*Assignment*:
From the column on reading during WWII, return the passage between "Keith’s Corner" and "my favorite classics.", inclusive, copied word for word.

*Page extract*:
────────────────

Keith’s Corner

Pursing Art and Literature During WWII

By Keith Gibson

Whenever we were free from the local education encampment to chart our own intellectual course, we didn’t fall down on the job.  We pursued the enrichment of our intellectual capacity by consuming large amounts of top level reading.  It didn’t come cheap, even in those days.  I remember having a very hard time trying to raise the money to buy some of my favorite classics.

Most of these tomes cost an outrageous amount, usually, at least a dime.  A dime was hard to earn back then.  During baseball season we would hang out around the ball park and shag foul balls.  We could turn them in to the Community League for a dime.

I remember doing this and getting my dime from Suzy Symes.  Now you may think  it wasn’t worth our time, but a dime for 5 minutes work is the same as sixty cents an hour and that was good pay back then.  We did odd jobs for money and of course there was the old tried and true method of begging our parents.

However we got the dime, it was off to the McGill Drug store to browse thru the comic book display until Elsie gave us the “stare”, that meant, quit browsing and buy one. It was really hard to choose which one of the many marvels of literature to buy.

────────────────

Collected data entries
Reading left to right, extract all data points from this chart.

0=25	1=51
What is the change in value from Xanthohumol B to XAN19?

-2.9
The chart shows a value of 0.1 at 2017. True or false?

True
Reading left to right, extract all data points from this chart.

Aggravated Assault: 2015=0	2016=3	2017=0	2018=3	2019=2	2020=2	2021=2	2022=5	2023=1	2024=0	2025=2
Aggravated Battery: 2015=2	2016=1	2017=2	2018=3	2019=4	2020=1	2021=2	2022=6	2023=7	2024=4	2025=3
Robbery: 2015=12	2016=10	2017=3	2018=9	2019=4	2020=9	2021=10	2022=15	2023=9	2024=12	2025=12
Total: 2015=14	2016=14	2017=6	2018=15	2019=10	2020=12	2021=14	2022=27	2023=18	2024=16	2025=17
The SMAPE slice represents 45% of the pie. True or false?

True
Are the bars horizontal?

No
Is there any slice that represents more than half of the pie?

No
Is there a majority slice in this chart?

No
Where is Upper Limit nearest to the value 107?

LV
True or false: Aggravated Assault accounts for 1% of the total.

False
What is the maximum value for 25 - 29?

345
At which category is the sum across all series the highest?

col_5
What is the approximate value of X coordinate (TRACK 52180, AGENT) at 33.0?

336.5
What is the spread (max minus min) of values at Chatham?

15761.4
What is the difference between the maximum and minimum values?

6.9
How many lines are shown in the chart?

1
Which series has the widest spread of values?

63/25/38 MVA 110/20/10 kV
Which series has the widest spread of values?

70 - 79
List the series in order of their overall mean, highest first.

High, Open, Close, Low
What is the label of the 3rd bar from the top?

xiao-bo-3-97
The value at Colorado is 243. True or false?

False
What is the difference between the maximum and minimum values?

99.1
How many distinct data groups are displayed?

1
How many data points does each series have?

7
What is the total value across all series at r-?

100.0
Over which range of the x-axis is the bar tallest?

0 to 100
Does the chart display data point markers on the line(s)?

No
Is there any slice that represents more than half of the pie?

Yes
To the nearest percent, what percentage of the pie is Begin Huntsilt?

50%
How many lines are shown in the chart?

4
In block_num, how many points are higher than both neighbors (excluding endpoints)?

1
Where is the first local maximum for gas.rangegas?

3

────────────────

*Task output*:
Keith’s Corner

Pursing Art and Literature During WWII

By Keith Gibson

Whenever we were free from the local education encampment to chart our own intellectual course, we didn’t fall down on the job.  We pursued the enrichment of our intellectual capacity by consuming large amounts of top level reading.  It didn’t come cheap, even in those days.  I remember having a very hard time trying to raise the money to buy some of my favorite classics.